First investigations regarding the organic chemistry of the heavy alkaline earth metals calcium, strontium, and barium date back more than 100 years. However, challenges in the organocalcium chemistry concern the discrepancy between the unreactive metal itself and the extremely large reactivity of organocalcium compounds. Therefore, the metal has to be activated prior to use via co-condensation of the metal vapour with the substrate or by producing finely divided metal powders. The enormous reactivity of organocalcium compounds initiates side-reactions such as ether cleavage reactions. This fact enforces reaction procedures at very low temperatures. Quite often, the organocalcium compounds are only sparingly soluble due to a salt-like behaviour caused by ionic bonding situations.
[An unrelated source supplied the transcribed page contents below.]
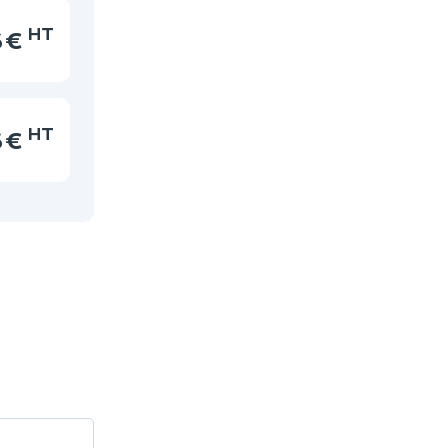
HT
 €
HT
 €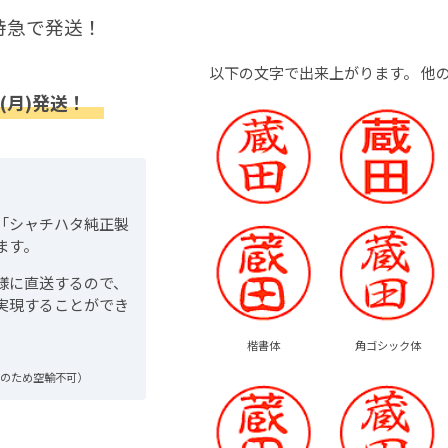
特急で発送！
以下の文字で出来上がります。
他
(月)発送！
「シャチハタ純正製
ます。
様に直送するので、
実現することができ
楷書体
角ゴシック体
品のため空輸不可）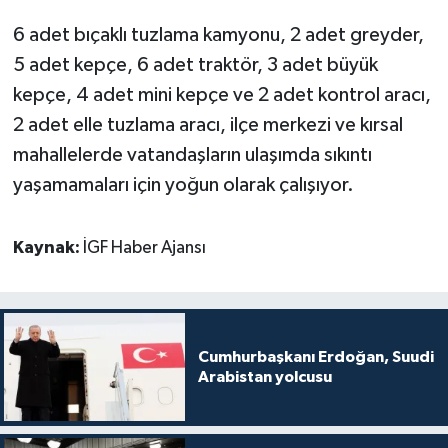
6 adet bıçaklı tuzlama kamyonu, 2 adet greyder,
5 adet kepçe, 6 adet traktör, 3 adet büyük
kepçe, 4 adet mini kepçe ve 2 adet kontrol aracı,
2 adet elle tuzlama aracı, ilçe merkezi ve kırsal
mahallelerde vatandaşların ulaşımda sıkıntı
yaşamamaları için yoğun olarak çalışıyor.
Kaynak:
İGF Haber Ajansı
Cumhurbaşkanı Erdoğan, Suudi
Arabistan yolcusu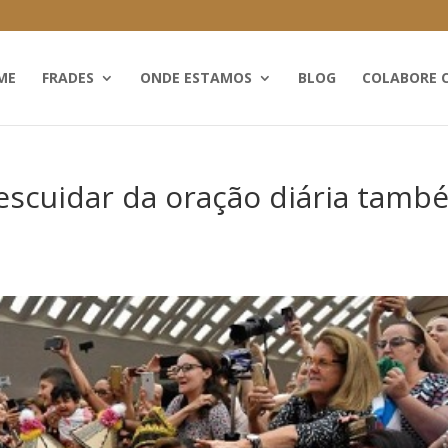
ME
FRADES
ONDE ESTAMOS
BLOG
COLABORE 
escuidar da oração diária tamb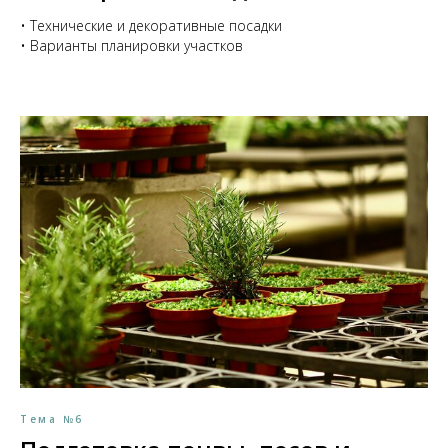
• Технические и декоративные посадки
• Варианты планировки участков
Тема №6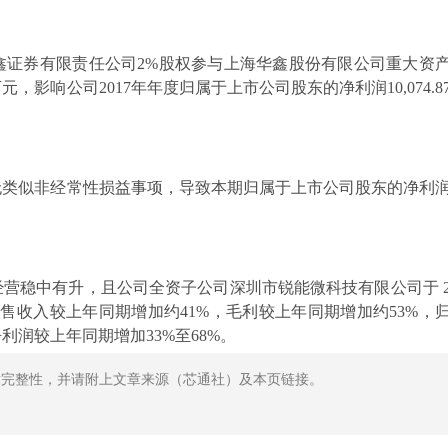
鑫证券有限责任公司2%股权参与上海华鑫股份有限公司重大资
万元，影响公司2017年年度归属于上市公司股东的净利润10,074.8
无类似非经常性损益事项，导致本期归属于上市公司股东的净利
营稳中有升，且公司全资子公司深圳市锐能微科技有限公司于 
司销售收入较上年同期增加约41%，毛利较上年同期增加约53%，
润较上年同期增加33%至68%。
章完整性，并请附上文章来源（芯通社）及本页链接。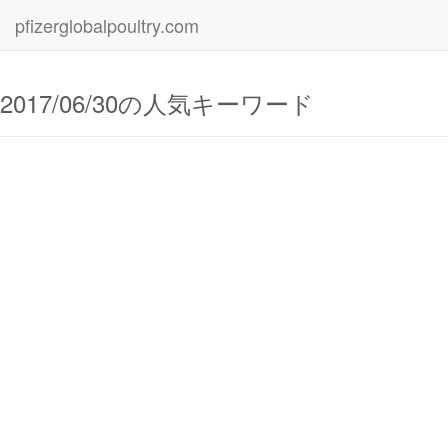
pfizerglobalpoultry.com
2017/06/30の人気キーワード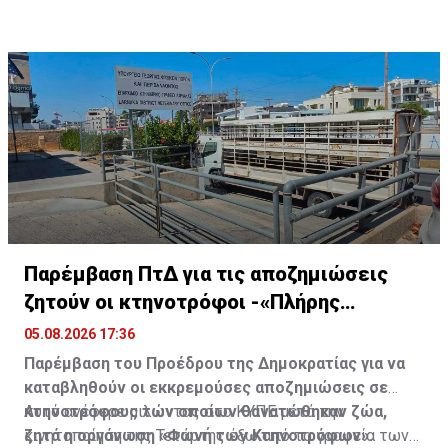
Παρέμβαση ΠτΔ για τις αποζημιώσεις
ζητούν οι κτηνοτρόφοι -«Πλήρης
αδιαφορία»
05.08.2026 17:36
Παρέμβαση του Προέδρου της Δημοκρατίας για να
καταβληθούν οι εκκρεμούσες αποζημιώσεις σε
κτηνοτρόφους των οποίων θανατώθηκαν ζώα,
Αυτό ανέφερε μιλώντας στο ΚΥΠΕ μετά την
ζητά η οργάνωση «Φωνή των Κτηνοτρόφων».
κινητοποίηση της Τετάρτης έξω από τα γραφεία των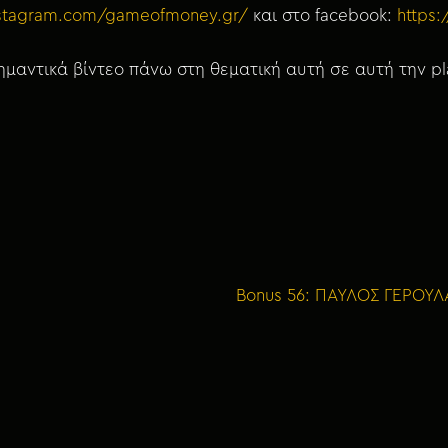
nstagram.com/gameofmoney.gr/
και στο facebook:
https
μαντικά βίντεο πάνω στη θεματική αυτή σε αυτή την pla
Bonus 56: ΠΑΥΛΟΣ ΓΕΡΟΥΛΑ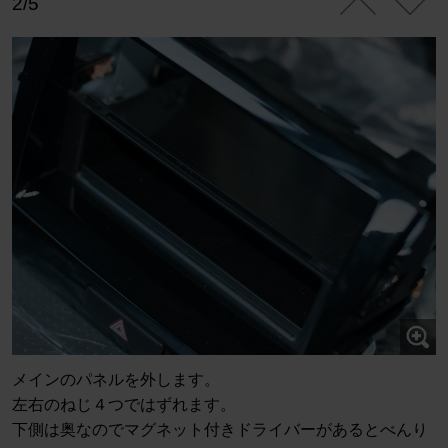
2/5
メインのパネルを外します。
左右のねじ４つではずれます。
下側は奥なのでマグネット付きドライバーがあるとべんり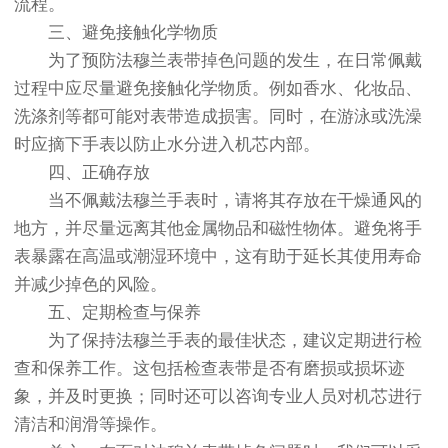
流程。
三、避免接触化学物质
为了预防法穆兰表带掉色问题的发生，在日常佩戴
过程中应尽量避免接触化学物质。例如香水、化妆品、
洗涤剂等都可能对表带造成损害。同时，在游泳或洗澡
时应摘下手表以防止水分进入机芯内部。
四、正确存放
当不佩戴法穆兰手表时，请将其存放在干燥通风的
地方，并尽量远离其他金属物品和磁性物体。避免将手
表暴露在高温或潮湿环境中，这有助于延长其使用寿命
并减少掉色的风险。
五、定期检查与保养
为了保持法穆兰手表的最佳状态，建议定期进行检
查和保养工作。这包括检查表带是否有磨损或损坏迹
象，并及时更换；同时还可以咨询专业人员对机芯进行
清洁和润滑等操作。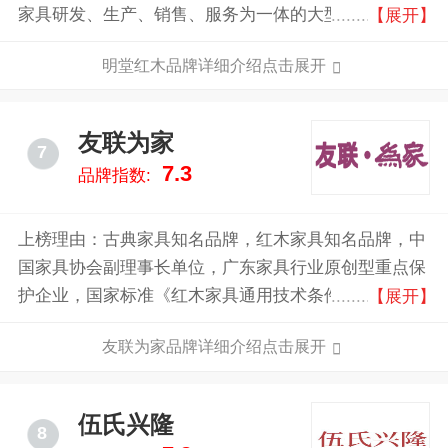
家具研发、生产、销售、服务为一体的大型家居制造企
【展开】
业，品牌严选上等国标红木，以地道东阳木雕技艺，继
明堂红木品牌详细介绍点击展开
承中式家具神韵，海纳东方美学，打造足以传家的有灵
之物。
友联为家
7
7.3
品牌指数:
上榜理由：古典家具知名品牌，红木家具知名品牌，中
国家具协会副理事长单位，广东家具行业原创型重点保
护企业，国家标准《红木家具通用技术条件》主要起草
【展开】
单位之一，中国较大的红木家具专业生产企业之一。
友联为家品牌详细介绍点击展开
伍氏兴隆
8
This problem can be overcome by bulky substituents at the periphery of the molecule or by coordination of Lewis bases such as ethers (e.g. THF, DME, [18]crown-6) to the metal centers. With the understanding of these challenges, many organocalcium compounds were prepared within the last years and characterized structurally. Preparative procedures include the direct synthesis of calcium with alkyl- and arylhalides, the metathesis reaction of calcium diiodides with potassium derivatives, metallation of H-acidic substrates with calcium compounds, transmetallation of mercury compounds with calcium, and reduction of alkenes with calcium. Stabilization of the carbanion and enhancement of the solubility of alkylcalcium compounds often succeeds by phenyl and trimethylsilyl groups in α-position. First applications of organocalcium compounds are also mentioned in this review.